El siguiente código crea datos con diferentes valores de y arreglado . Da salida f_mu
que esy aproximaciones de vía sampling
y integration
.
integrate_approx <- function(mu, sigma) {
f <- function(x) {
plogis(x) * dnorm(x, mu, sigma)
}
int <- integrate(f, lower = -Inf, upper = Inf)
int$value
}
sampling_approx <- function(mu, sigma, n = 1e6) {
x <- rnorm(n, mu, sigma)
mean(plogis(x))
}
mu <- seq(-2.0, 2.0, by = 0.5)
data <- data.frame(mu = mu,
sigma = 3.14,
f_mu = plogis(mu),
sampling = NA,
integration = NA)
for (i in seq_len(nrow(data))) {
mu <- data$mu[i]
sigma <- data$sigma[i]
data$sampling[i] <- sampling_approx(mu, sigma)
data$integration[i] <- integrate_approx(mu, sigma)
}
salida:
mu sigma f_mu sampling integration
1 -2.0 3.14 0.1192029 0.2891102 0.2892540
2 -1.5 3.14 0.1824255 0.3382486 0.3384099
3 -1.0 3.14 0.2689414 0.3902008 0.3905315
4 -0.5 3.14 0.3775407 0.4450018 0.4447307
5 0.0 3.14 0.5000000 0.4999657 0.5000000
6 0.5 3.14 0.6224593 0.5553955 0.5552693
7 1.0 3.14 0.7310586 0.6088106 0.6094685
8 1.5 3.14 0.8175745 0.6613919 0.6615901
9 2.0 3.14 0.8807971 0.7105594 0.7107460
En realidad, encontré una transformación sin perfume fácil de usar en el paquete de python filterpy (aunque en realidad es bastante rápido de implementar desde cero):
import filterpy.kalman as fp
import numpy as np
import pandas as pd
def sigmoid(x):
return 1.0 / (1.0 + np.exp(-x))
m = 9
n = 1
z = 1_000_000
alpha = 1e-3
beta = 2.0
kappa = 0.0
means = np.linspace(-2.0, 2.0, m)
sigma = 3.14
points = fp.MerweScaledSigmaPoints(n, alpha, beta, kappa)
ut = np.empty_like(means)
sampling = np.empty_like(means)
for i, mean in enumerate(means):
sigmas = points.sigma_points(mean, sigma**2)

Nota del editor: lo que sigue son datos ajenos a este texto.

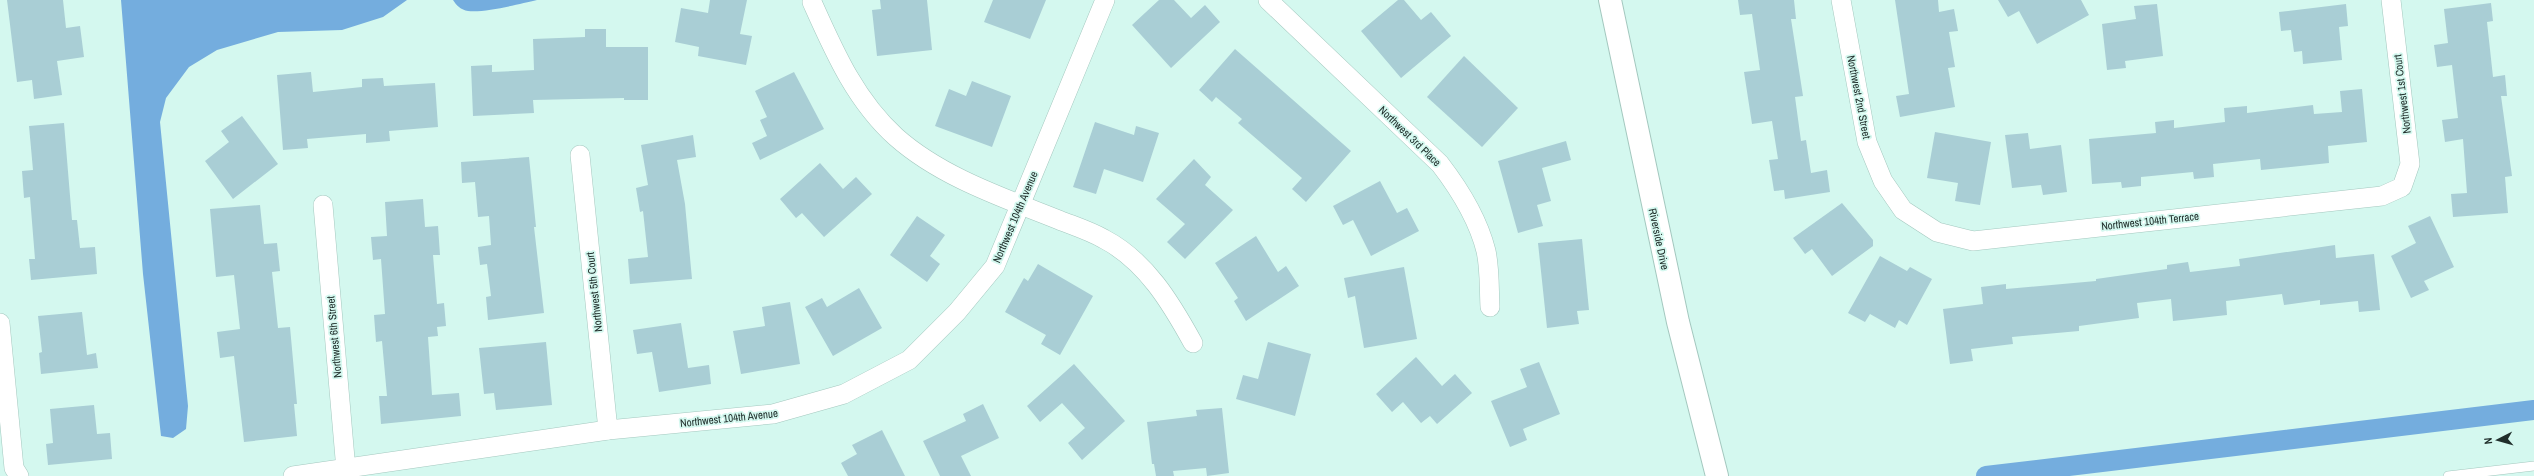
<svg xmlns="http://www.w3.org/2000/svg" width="2534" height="476" font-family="'Archivo Narrow',sans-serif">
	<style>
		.water { fill: #74adde }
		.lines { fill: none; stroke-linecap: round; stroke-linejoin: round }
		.canal { stroke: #74adde; stroke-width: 20 }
		.building { fill: #a9ced5 }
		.lane-casing { stroke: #a4c8bf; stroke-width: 10 }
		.street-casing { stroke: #a4c8bf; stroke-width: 20 }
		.secondary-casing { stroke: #a4c8bf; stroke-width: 24 }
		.lane { stroke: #fff; stroke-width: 9 }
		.street { stroke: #fff; stroke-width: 19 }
		.secondary { stroke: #fff; stroke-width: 22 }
		.labels { text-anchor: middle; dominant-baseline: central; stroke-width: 3.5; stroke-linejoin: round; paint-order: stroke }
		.street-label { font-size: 11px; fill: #202e2b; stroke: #d4f8ef }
	</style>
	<rect width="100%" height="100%" fill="#d4f8ef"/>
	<g class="water">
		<path d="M 121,0 L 407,0 L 383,17 L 342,30 L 278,32 L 217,50 L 189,67 L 166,98 L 160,122 L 188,406 L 186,429 L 173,438 L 161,436 L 143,274 Z"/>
		<path d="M 453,0 L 537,0 C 519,4 485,13 468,11 C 461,10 456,5 453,0 Z"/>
	</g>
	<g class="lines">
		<path class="canal" d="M 1986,476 L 2534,410"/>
	</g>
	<g class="building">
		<path d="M 7,0 L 63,0 L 66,28 L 80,26 L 84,57 L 57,61 L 62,95 L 34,99 L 32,80 L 17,82 Z"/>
		<path d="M 710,0 L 747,0 L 740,34 L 752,36 L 746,65 L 698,56 L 699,47 L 675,42 L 681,8 L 708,13 Z"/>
		<path d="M 880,0 L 927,0 L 932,50 L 877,56 L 872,10 L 881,9 Z"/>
		<path d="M 993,0 L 1046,0 L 1030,39 L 984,22 Z"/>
		<path d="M 1159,0 L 1174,0 L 1191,18 L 1205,5 L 1220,22 L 1171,68 L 1132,25 Z"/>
		<path d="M 1398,0 L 1404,0 L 1421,20 L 1431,12 L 1451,36 L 1401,78 L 1361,31 Z"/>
		<path d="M 1738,0 L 1794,0 L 1796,19 L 1791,19 L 1803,96 L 1795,97 L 1801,141 L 1806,140 L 1811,173 L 1827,170 L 1830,192 L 1785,199 L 1784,190 L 1774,191 L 1769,160 L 1778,159 L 1772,121 L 1752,124 L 1744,72 L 1760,70 L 1752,14 L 1740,15 Z"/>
		<path d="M 1895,0 L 1938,0 L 1939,12 L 1954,9 L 1958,31 L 1949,32 L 1955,67 L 1948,68 L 1955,107 L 1900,117 L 1896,96 L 1909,94 Z"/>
		<path d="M 1998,0 L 2081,0 L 2089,15 L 2037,44 L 2019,11 L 2008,17 Z"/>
		<path d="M 2491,3 L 2493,21 L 2487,22 L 2493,77 L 2505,75 L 2507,96 L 2501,96 L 2512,176 L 2505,177 L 2508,213 L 2453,217 L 2451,194 L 2467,193 L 2463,139 L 2445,142 L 2442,120 L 2458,118 L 2452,65 L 2437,67 L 2434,45 L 2448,43 L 2444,9 Z"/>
		<path d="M 2157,4 L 2163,56 L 2125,61 L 2126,68 L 2107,70 L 2102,24 L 2136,19 L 2134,6 Z"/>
		<path d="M 2346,4 L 2348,26 L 2339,27 L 2342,60 L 2303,64 L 2302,51 L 2294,52 L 2291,30 L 2281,31 L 2279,12 Z"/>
		<path d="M 585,29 L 606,29 L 606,47 L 648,47 L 648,100 L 624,100 L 624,98 L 533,100 L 534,113 L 473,116 L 471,66 L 492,65 L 492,72 L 534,70 L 533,39 L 585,37 Z"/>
		<path d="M 1235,49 L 1351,151 L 1306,202 L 1292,189 L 1302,178 L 1238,123 L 1242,119 L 1216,97 L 1212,102 L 1199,90 Z"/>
		<path d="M 1464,56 L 1518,108 L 1482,147 L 1427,97 Z"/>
		<path d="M 311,72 L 313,92 L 362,87 L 362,79 L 383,78 L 384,86 L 435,83 L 438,127 L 389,131 L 390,141 L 366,143 L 366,134 L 307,139 L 308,148 L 283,150 L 277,75 Z"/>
		<path d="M 794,72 L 824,129 L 760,160 L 752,143 L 767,136 L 760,120 L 767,117 L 755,91 Z"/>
		<path d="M 972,81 L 1011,96 L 992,147 L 935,126 L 949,89 L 966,96 Z"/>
		<path d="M 2362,89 L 2367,142 L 2328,146 L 2329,163 L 2261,170 L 2260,159 L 2213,164 L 2214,177 L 2194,179 L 2193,172 L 2141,177 L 2141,186 L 2122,188 L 2121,182 L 2092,184 L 2089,139 L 2156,133 L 2155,122 L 2174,120 L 2174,128 L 2225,122 L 2224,108 L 2247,106 L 2247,113 L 2313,105 L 2314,114 L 2342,112 L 2340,91 Z"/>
		<path d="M 242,116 L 278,164 L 233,199 L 205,161 L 229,142 L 221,131 Z"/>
		<path d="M 1095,122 L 1134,135 L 1136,126 L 1159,133 L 1143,182 L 1104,169 L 1096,194 L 1073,187 Z"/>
		<path d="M 64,123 L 72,220 L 77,220 L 80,248 L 95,247 L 97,274 L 31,280 L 29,259 L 35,259 L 30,197 L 24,198 L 22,171 L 33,170 L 29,126 Z"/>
		<path d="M 1935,132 L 1991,142 L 1980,205 L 1955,201 L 1958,183 L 1927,178 Z"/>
		<path d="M 2028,133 L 2030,149 L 2061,145 L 2067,192 L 2043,195 L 2041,185 L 2012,188 L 2005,135 Z"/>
		<path d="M 693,135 L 696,157 L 677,160 L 685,204 L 692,279 L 630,284 L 628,259 L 648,257 L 643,211 L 640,212 L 636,188 L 648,185 L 641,145 Z"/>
		<path d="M 1566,141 L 1571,160 L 1542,168 L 1551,201 L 1537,205 L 1543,226 L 1518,233 L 1498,161 Z"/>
		<path d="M 529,157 L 536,227 L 534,227 L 544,313 L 488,320 L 486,297 L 491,296 L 487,264 L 480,265 L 478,247 L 491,245 L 489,216 L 478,217 L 475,182 L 462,183 L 461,162 Z"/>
		<path d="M 1194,159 L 1211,177 L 1205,185 L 1233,210 L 1185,259 L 1167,242 L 1185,224 L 1156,199 Z"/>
		<path d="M 820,163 L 843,189 L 856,177 L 872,194 L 824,237 L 802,213 L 796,218 L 780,199 Z"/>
		<path d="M 1380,181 L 1397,213 L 1407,208 L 1419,231 L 1371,256 L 1353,220 L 1343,225 L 1333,206 Z"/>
		<path d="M 423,199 L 425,227 L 438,226 L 440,255 L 433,255 L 437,304 L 444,303 L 446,326 L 437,327 L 438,336 L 428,337 L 432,395 L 459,393 L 461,416 L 381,424 L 379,396 L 387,396 L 382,341 L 376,342 L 374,315 L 385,314 L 381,259 L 373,260 L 371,237 L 387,236 L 385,202 Z"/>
		<path d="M 1842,203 L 1873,240 L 1873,246 L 1832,276 L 1812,249 L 1805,254 L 1793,238 Z"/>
		<path d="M 260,205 L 264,244 L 277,243 L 280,271 L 272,272 L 278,328 L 290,327 L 297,404 L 294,404 L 297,436 L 244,442 L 234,356 L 220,358 L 217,332 L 240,329 L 234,275 L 216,277 L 210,209 Z"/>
		<path d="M 917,216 L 945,235 L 930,256 L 940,264 L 927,282 L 890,255 Z"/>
		<path d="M 2430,216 L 2454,267 L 2424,281 L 2429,290 L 2411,298 L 2391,256 L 2416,243 L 2408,226 Z"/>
		<path d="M 1256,236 L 1278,272 L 1286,266 L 1299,286 L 1246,321 L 1234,301 L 1238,298 L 1215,263 Z"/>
		<path d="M 1582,239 L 1589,310 L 1577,311 L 1579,324 L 1547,328 L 1538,243 Z"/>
		<path d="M 2335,245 L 2336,258 L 2374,254 L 2380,310 L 2359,312 L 2358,301 L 2320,305 L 2320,300 L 2284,305 L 2282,294 L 2226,301 L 2227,315 L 2173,321 L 2171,299 L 2137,303 L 2139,318 L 2079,326 L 2079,331 L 2012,337 L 2013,344 L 1971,349 L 1973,361 L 1950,364 L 1943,309 L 1983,304 L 1981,287 L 2006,284 L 2006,289 L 2096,281 L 2096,279 L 2167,269 L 2167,265 L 2188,262 L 2190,272 L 2240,266 L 2239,259 Z"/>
		<path d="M 1880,256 L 1907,271 L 1910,267 L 1932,279 L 1907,325 L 1899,320 L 1895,328 L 1870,314 L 1865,322 L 1848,313 Z"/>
		<path d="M 1038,264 L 1093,296 L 1060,355 L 1041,344 L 1046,335 L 1005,312 L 1024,278 L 1028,281 Z"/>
		<path d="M 1404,267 L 1417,339 L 1364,348 L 1355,296 L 1348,298 L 1344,278 Z"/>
		<path d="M 859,288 L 882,328 L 833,356 L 805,307 L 822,298 L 827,307 Z"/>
		<path d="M 790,302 L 800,364 L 741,374 L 733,331 L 765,326 L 762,307 Z"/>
		<path d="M 82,312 L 87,355 L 96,353 L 98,368 L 41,374 L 39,353 L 42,352 L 38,316 Z"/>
		<path d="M 681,323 L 688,368 L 709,365 L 711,384 L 659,392 L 652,352 L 637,354 L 633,330 Z"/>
		<path d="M 546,342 L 552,405 L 496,410 L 494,393 L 484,394 L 479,348 Z"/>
		<path d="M 1268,342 L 1311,354 L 1295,416 L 1236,399 L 1243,375 L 1258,379 Z"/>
		<path d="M 1416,357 L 1442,386 L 1455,374 L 1472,393 L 1437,424 L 1430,416 L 1421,423 L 1403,402 L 1392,412 L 1376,394 Z"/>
		<path d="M 1539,362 L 1560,414 L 1523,429 L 1527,440 L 1510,447 L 1491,401 L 1527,387 L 1520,369 Z"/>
		<path d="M 1074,364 L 1125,421 L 1082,460 L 1068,443 L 1085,428 L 1062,403 L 1040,422 L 1027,406 Z"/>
		<path d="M 983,404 L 999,438 L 961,456 L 971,476 L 940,476 L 923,441 L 966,421 L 963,414 Z"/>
		<path d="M 94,405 L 97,434 L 110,433 L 112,459 L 48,465 L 46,444 L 53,443 L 50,409 Z"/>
		<path d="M 1222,408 L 1229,473 L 1207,476 L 1206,468 L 1173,471 L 1174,476 L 1156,476 L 1154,464 L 1152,464 L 1147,422 L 1197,416 L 1196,410 Z"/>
		<path d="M 882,430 L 905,476 L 848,476 L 841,463 L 857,454 L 852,445 Z"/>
	</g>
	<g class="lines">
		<g class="lane-casing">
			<path id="lane" d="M 2448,476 L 2534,466"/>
		</g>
		<g class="street-casing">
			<g id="street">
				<path d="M 1268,0 L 1440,164 C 1460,190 1478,219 1486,251 C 1490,269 1489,289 1490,307"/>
				<path d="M 1841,0 L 1867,142 L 1883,181 L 1903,210 L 1937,232 L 1973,241 L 2382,196 L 2402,187 L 2410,164 L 2391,0"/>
				<path d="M 812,2 C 834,51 855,100 896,137 C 941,177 1004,198 1059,220 C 1074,226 1090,231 1104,239 C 1146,261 1171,303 1193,343"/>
				<path d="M 580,155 L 608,430"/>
				<path d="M 323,205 L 346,470"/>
				<path d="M 0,323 L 14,468 L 19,476"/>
				<path d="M 293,476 L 608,430 L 773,414 L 844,394 L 909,360 L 957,312 L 995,266 L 1105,0"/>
			</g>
		</g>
		<g class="secondary-casing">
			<path id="secondary" d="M 1610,0 L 1678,322 L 1717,476"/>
		</g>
		<use href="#lane" class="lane"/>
		<use href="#street" class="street"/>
		<use href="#secondary" class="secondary"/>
	</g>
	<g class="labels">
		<g class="street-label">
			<text transform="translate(2402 94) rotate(-97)">Northwest 1st Court</text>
			<text transform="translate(1859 97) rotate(79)">Northwest 2nd Street</text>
			<text transform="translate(1410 136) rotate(44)">Northwest 3rd Place</text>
			<text transform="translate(1015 217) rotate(-67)">Northwest 104th Avenue</text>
			<text transform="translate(2150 221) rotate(-6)">Northwest 104th Terrace</text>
			<text transform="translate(1659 239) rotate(78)">Riverside Drive</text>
			<text transform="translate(594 292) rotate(-96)">Northwest 5th Court</text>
			<text transform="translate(334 337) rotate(-95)">Northwest 6th Street</text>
			<text transform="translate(729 418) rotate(-6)">Northwest 104th Avenue</text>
		</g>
	</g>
	<g transform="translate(2498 440) rotate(264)" stroke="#d4f8ef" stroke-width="3" paint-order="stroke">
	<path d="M0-3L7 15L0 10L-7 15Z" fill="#202e2b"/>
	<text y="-6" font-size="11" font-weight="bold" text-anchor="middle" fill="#202e2b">N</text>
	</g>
</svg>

trans_sigmas = sigmoid(sigmas)
ut[i], _ = fp.unscented_transform(trans_sigmas, points.Wm, points.Wc)
x = np.random.normal(mean, sigma, z)
sampling[i] = np.mean(sigmoid(x))
print(pd.DataFrame({"mu": means,
"sigma": sigma,
"ut": ut,
"sampling": sampling}))
que salidas:
mu sigma ut sampling
0 -2.0 3.14 0.513402 0.288771
1 -1.5 3.14 0.649426 0.338220
2 -1.0 3.14 0.716851 0.390582
3 -0.5 3.14 0.661284 0.444856
4 0.0 3.14 0.500000 0.500382
5 0.5 3.14 0.338716 0.555246
6 1.0 3.14 0.283149 0.609282
7 1.5 3.14 0.350574 0.662106
8 2.0 3.14 0.486598 0.710284
Por lo tanto, la transformación sin perfume parece funcionar bastante mal para estos valores de y . Esto quizás no sea sorprendente, ya que la transformación sin perfume intenta encontrar la mejor aproximación normal a y en este caso está lejos de ser normal:
import matplotlib.pyplot as plt
x = np.random.normal(means[0], sigma, z)
plt.hist(sigmoid(x), bins=50)
plt.title("mu = {}, sigma = {}".format(means[0], sigma))
plt.xlabel("f(x)")
plt.show()
Para valores menores de Parece estar bien.
La variable tiene una distribución logit normal o logística normal cuyos momentos no tienen una descripción analítica conocida. Puede obtener los valores computacionalmente.
Se describe más sobre estas distribuciones en un artículo disponible gratuitamente: Atchison, J. y Sheng M. Shen. "Distribuciones logísticas normales: algunas propiedades y usos". Biometrika 67.2 (1980): 261-272.
En ese texto no dan ninguna expresión para los límites, aproximaciones o comportamiento de los momentos (excepto mencionar que existen). Pero sí continúan con expresiones para el valor esperado de la relación de dos componentes en una variable distribuida normal logística multivariada.